L’Arc de triomphe empaqueté par Jeanne-Claude et Christo ravive le débat sur l’art contemporain dans l’espace public

« L’Arc de triomphe empaqueté », en cours d’installation à Paris, le 15 septembre.

A quelques mètres du grand drap gris, elle dit d’abord qu’elle n’a pas de mots, mais ils viennent vite : « Sidérant, abject, une infamie. » Isabelle, 53 ans, a beau aimer les arts : l’empaquetage de l’Arc de triomphe, ça ne passe pas. Attachée aux « valeurs patriotiques », elle ne comprend pas qu’on ait autorisé l’installation au-dessus de la flamme du soldat inconnu. La voilà qui file à l’exposition Botticelli, au Musée Jacquemart-André, « pour oublier ». D’autres applaudissent, comme Nik, un Berlinois d’une cinquantaine d’années, qui mitraille l’œuvre avec deux appareils photo. Il aime voir l’éléphantesque édifice ainsi réduit à sa pure silhouette. Et se rappelle l’empaquetage du Reichstag, en 1995 : « C’était une grande fête ! »

Emmanuel Macron devait inaugurer, jeudi 16 septembre, la dernière installation conçue par Jeanne-Claude et Christo. Voulue dès 1961, concrétisée à titre posthume, l’œuvre est éphémère et les visiteurs peuvent se faire un avis jusqu’au 3 octobre. Les 25 000 mètres carrés de tissu recyclable vont entrer, du même élan, dans l’histoire de l’art et dans celle des polémiques touchant aux œuvres contemporaines installées dans la capitale.
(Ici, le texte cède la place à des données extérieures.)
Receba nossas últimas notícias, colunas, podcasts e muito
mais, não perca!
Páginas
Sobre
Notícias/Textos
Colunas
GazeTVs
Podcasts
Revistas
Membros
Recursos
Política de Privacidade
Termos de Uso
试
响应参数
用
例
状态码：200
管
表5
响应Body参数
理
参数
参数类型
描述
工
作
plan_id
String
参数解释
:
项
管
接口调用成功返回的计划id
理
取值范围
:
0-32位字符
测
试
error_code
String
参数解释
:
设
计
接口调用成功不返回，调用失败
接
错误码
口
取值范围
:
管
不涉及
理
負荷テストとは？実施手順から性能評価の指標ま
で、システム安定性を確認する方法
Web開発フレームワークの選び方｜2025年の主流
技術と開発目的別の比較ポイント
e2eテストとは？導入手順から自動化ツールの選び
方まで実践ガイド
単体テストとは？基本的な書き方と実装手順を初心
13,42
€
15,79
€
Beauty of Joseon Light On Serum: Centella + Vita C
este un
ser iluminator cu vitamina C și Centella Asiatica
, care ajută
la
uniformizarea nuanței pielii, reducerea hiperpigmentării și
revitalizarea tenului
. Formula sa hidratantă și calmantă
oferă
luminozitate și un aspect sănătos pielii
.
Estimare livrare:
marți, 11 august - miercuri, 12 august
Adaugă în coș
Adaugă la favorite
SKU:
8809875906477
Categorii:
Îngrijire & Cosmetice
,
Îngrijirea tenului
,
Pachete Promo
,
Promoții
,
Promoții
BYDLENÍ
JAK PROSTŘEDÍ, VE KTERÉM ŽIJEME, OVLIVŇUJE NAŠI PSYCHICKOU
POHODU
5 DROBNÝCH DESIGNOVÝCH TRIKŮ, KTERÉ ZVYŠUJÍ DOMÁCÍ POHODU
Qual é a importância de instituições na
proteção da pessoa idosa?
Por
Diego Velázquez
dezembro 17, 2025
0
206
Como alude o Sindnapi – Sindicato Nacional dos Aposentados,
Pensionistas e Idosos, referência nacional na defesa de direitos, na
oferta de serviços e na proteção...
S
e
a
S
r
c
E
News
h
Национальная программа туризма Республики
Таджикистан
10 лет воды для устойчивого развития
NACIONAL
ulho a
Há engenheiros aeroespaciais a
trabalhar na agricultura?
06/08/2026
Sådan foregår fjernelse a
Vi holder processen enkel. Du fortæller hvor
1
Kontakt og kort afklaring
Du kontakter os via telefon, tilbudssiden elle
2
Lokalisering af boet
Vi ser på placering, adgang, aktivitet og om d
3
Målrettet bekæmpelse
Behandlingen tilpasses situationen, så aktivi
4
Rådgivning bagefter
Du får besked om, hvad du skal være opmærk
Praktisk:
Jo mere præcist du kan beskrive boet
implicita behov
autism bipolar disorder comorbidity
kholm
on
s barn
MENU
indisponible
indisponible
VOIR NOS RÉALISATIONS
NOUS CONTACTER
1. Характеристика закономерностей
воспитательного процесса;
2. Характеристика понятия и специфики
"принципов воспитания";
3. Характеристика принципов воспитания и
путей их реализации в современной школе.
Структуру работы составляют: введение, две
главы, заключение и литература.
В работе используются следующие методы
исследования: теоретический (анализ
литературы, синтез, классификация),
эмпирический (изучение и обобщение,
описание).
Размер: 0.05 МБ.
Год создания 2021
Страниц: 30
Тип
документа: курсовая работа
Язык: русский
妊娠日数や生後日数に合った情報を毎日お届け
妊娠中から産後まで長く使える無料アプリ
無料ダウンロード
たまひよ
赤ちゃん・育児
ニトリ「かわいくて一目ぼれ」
Rejoignant là, entre autres cas, le volumineux Cœur de Paris, de Joana Vasconcelos, dont les azulejos rouge vif battent depuis 2019 au-dessus de la porte de Clignancourt ; ou encore le Bouquet of Tulips offert par Jeff Koons la même année, à la mémoire des victimes des attentats du 13 novembre 2015, installé dans les jardins des Champs-Elysées. En 2014, Tree, l’œuvre de Paul McCarthy, moitié sapin de Noël, moitié sextoy, gonflée place Vendôme à l’occasion de la Foire internationale d’art contemporain, avait valu une agression à son auteur.

« Transgresser les attentes du sens commun »

Pourquoi tant de crispations ? L’art contemporain vit d’abord des réactions, bonnes ou mauvaises, qu’il suscite dans ses publics, rappelle Nathalie Heinich, sociologue de l’art et directrice de recherche au Centre national de la recherche scientifique (CNRS), autrice d’une enquête sur le précédent empaquetage d’un monument parisien par Jeanne-Claude et Christo, en 1985 (Le Pont-Neuf de Christo : ouvrage d’art, œuvre d’art ou comment se faire une opinion, éditions Thierry Marchaisse, 2020). Pour la chercheuse, l’art contemporain « a pour définition de transgresser les attentes de sens commun concernant ce que doit être une œuvre ».